The code used to produce these results is provided below for reproducibility:

```{r, eval = FALSE}
library(dineR)

run_bench <- function(label, n_X, p, nlambda, cores_par) {
  data <- data_generator(n_X = n_X, p = p, seed = 42)
  X <- data$X; Y <- data$Y

  r_seq <- estimation(X, Y, nlambda = nlambda, cores = 1)
  r_par <- estimation(X, Y, nlambda = nlambda, cores = cores_par)

  cat(sprintf(
    "[%s] seq: %.3fs | par(%d cores): %.3fs | speed-up: %.2fx\n",
    label, r_seq$elapse, cores_par, r_par$elapse,
    r_seq$elapse / r_par$elapse
  ))
}

run_bench("Small",    n_X = 100, p = 50,  nlambda = 10, cores_par = 4)
run_bench("Medium",   n_X = 150, p = 100, nlambda = 15, cores_par = 4)
run_bench("Large",    n_X = 200, p = 150, nlambda = 20, cores_par = 4)
run_bench("High-dim", n_X = 100, p = 200, nlambda = 20, cores_par = 4)
run_bench("Many-lam", n_X = 150, p = 100, nlambda = 30, cores_par = 4)
```

## Interpreting the Results

Several patterns emerge from the benchmarks:

- **Small problems** (`p = 50`, `nlambda = 10`): parallelisation provides no benefit. The overhead of spawning worker processes and distributing work exceeds the per-lambda computation time. Sequential execution is preferred here.
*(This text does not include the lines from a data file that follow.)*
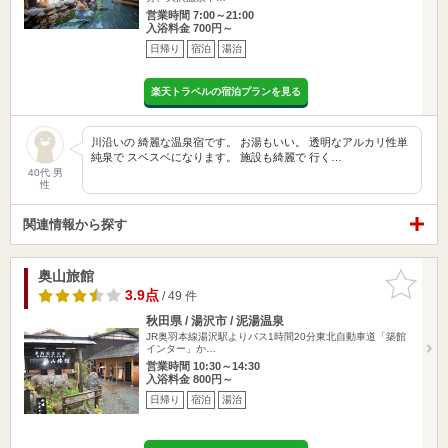
営業時間 7:00～21:00
入浴料金 700円～
日帰り
宿泊
湯治
楽天トラベルの宿泊プランを見る
川沿いの 綺麗な温泉宿です。 お湯もいい。 透明なアルカリ性単
純泉で スベスベになります。 施設も綺麗で 行く…
40代 男
性
関連情報から探す
奥山旅館
お気に入
りに追加
3.9点
/ 49 件
秋田県 / 湯沢市 / 泥湯温泉
JR奥羽本線湯沢駅よりバス1時間20分東北自動車道「築館
インター」か…
営業時間 10:30～14:30
入浴料金 800円～
日帰り
宿泊
湯治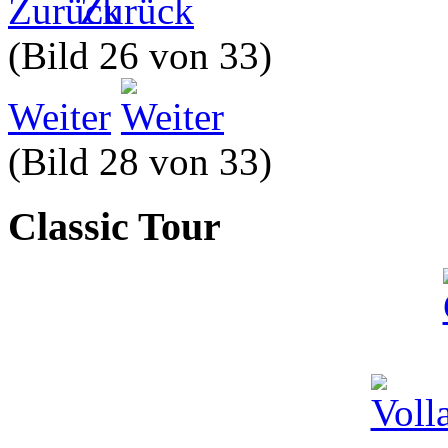
Zurück
(Bild 26 von 33)
Weiter
(Bild 28 von 33)
Classic Tour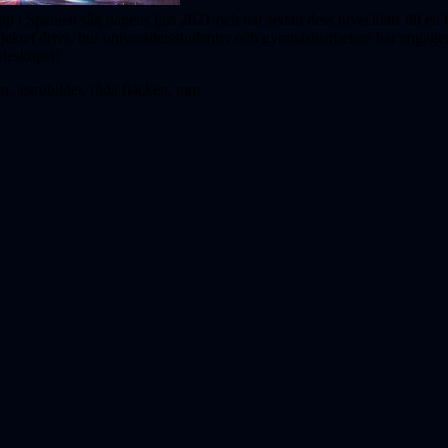
p i Spanien såg dagens ljus 2021 och har sedan dess utvecklats till ett
jektet drivs, hur universitetsstudenter och gymnasiearbetare har engage
eleskopet!
 astrobilder, röda fläcken, mm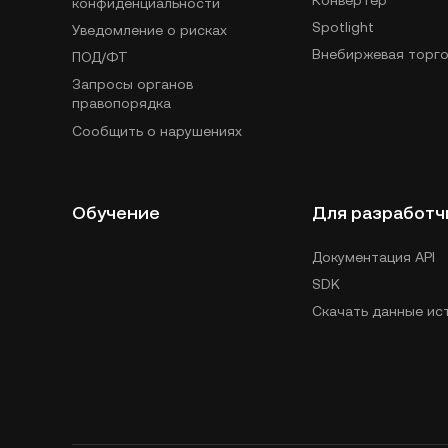
Конвертер
конфиденциальности
Spotlight
Уведомление о рисках
Внебиржевая торго
ПОД/ФТ
Запросы органов
правопорядка
Сообщить о нарушениях
Обучение
Для разработч
Документация API
SDK
Скачать данные ис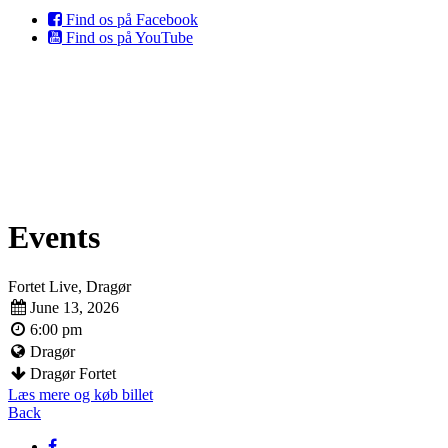
Find os på Facebook
Find os på YouTube
Events
Fortet Live, Dragør
June 13, 2026
6:00 pm
Dragør
Dragør Fortet
Læs mere og køb billet
Back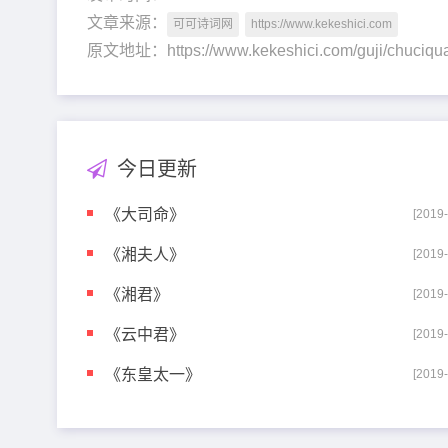
文章来源：
可可诗词网
https://www.kekeshici.com
原文地址：https://www.kekeshici.com/guji/chuc
今日更新
《大司命》
[2019
《湘夫人》
[2019
《湘君》
[2019
《云中君》
[2019
《东皇太一》
[2019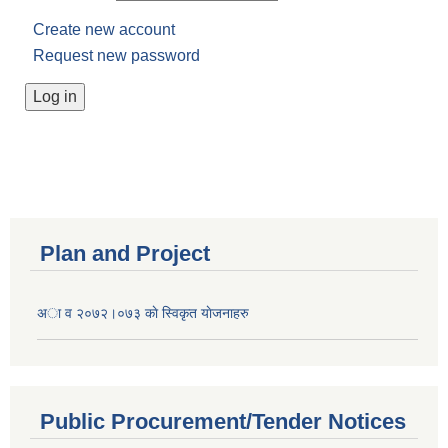
Create new account
Request new password
Plan and Project
अा व २०७२।०७३ काे स्विकृत याेजनाहरु
Public Procurement/Tender Notices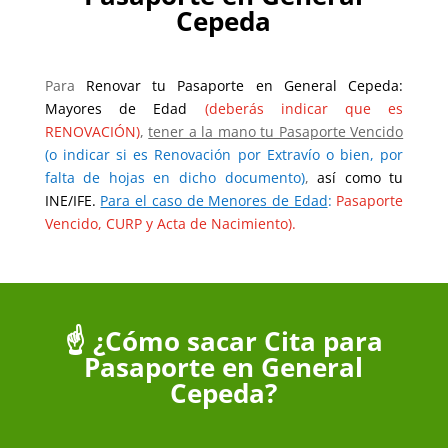
Cepeda
Para
Renovar tu Pasaporte en General Cepeda:
Mayores de Edad
(deberás indicar que es
RENOVACIÓN)
,
tener a la mano tu Pasaporte Vencido
(o indicar si es Renovación por Extravío o bien, por
falta de hojas en dicho documento)
,
así como tu
INE/IFE.
Para el caso de Menores de Edad
:
Pasaporte
Vencido, CURP y Acta de Nacimiento).
☝️ ¿Cómo sacar Cita para
Pasaporte en General
Cepeda?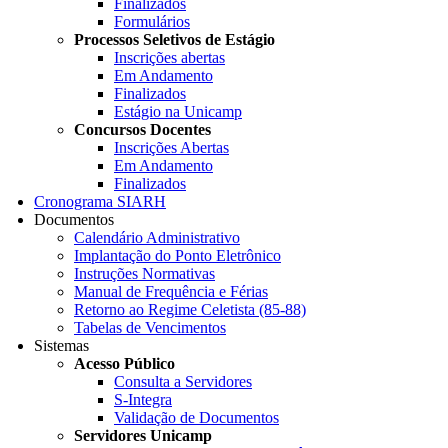
Finalizados
Formulários
Processos Seletivos de Estágio
Inscrições abertas
Em Andamento
Finalizados
Estágio na Unicamp
Concursos Docentes
Inscrições Abertas
Em Andamento
Finalizados
Cronograma SIARH
Documentos
Calendário Administrativo
Implantação do Ponto Eletrônico
Instruções Normativas
Manual de Frequência e Férias
Retorno ao Regime Celetista (85-88)
Tabelas de Vencimentos
Sistemas
Acesso Público
Consulta a Servidores
S-Integra
Validação de Documentos
Servidores Unicamp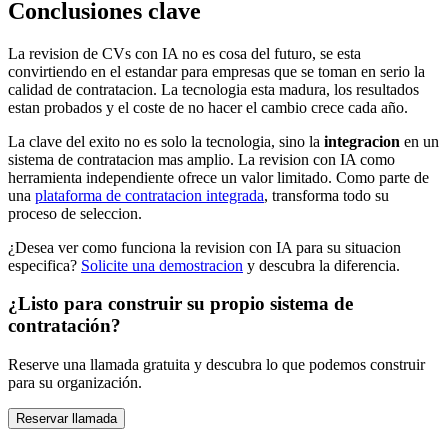
Conclusiones clave
La revision de CVs con IA no es cosa del futuro, se esta
convirtiendo en el estandar para empresas que se toman en serio la
calidad de contratacion. La tecnologia esta madura, los resultados
estan probados y el coste de no hacer el cambio crece cada año.
La clave del exito no es solo la tecnologia, sino la
integracion
en un
sistema de contratacion mas amplio. La revision con IA como
herramienta independiente ofrece un valor limitado. Como parte de
una
plataforma de contratacion integrada
, transforma todo su
proceso de seleccion.
¿Desea ver como funciona la revision con IA para su situacion
especifica?
Solicite una demostracion
y descubra la diferencia.
¿Listo para construir su propio sistema de
contratación?
Reserve una llamada gratuita y descubra lo que podemos construir
para su organización.
Reservar llamada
- **Medium-to-large problems** (`p ≥ 100` or `nlambda ≥ 15`): consistent 2–3× speed-ups are observed with 4 cores. Gains are driven by both the dimensionality (`p` increases the per-lambda solve time) and the number of lambda values (`nlambda` increases the number of independent tasks that can be distributed).

- **Speed-up scales with workload**: the largest absolute savings occur for high-dimensional or fine-grained regularisation paths, where each lambda solve is computationally expensive.

## Choosing the Number of Cores

A practical rule of thumb:

- Use `cores = 1` when `p < 100` and `nlambda < 15`.
- Use `cores = min(nlambda, parallel::detectCores() - 1)` for larger problems, reserving one core for the main R process.

```{r, eval = FALSE}
# Recommended cores selection for larger problems
n_cores <- min(nlambda, parallel::detectCores() - 1)
result <- estimation(X, Y, nlambda = nlambda, cores = n_cores)
```

Note that `estimation` will automatically reduce `cores` to `nlambda` if more cores are requested than there are lambda values, and will warn accordingly.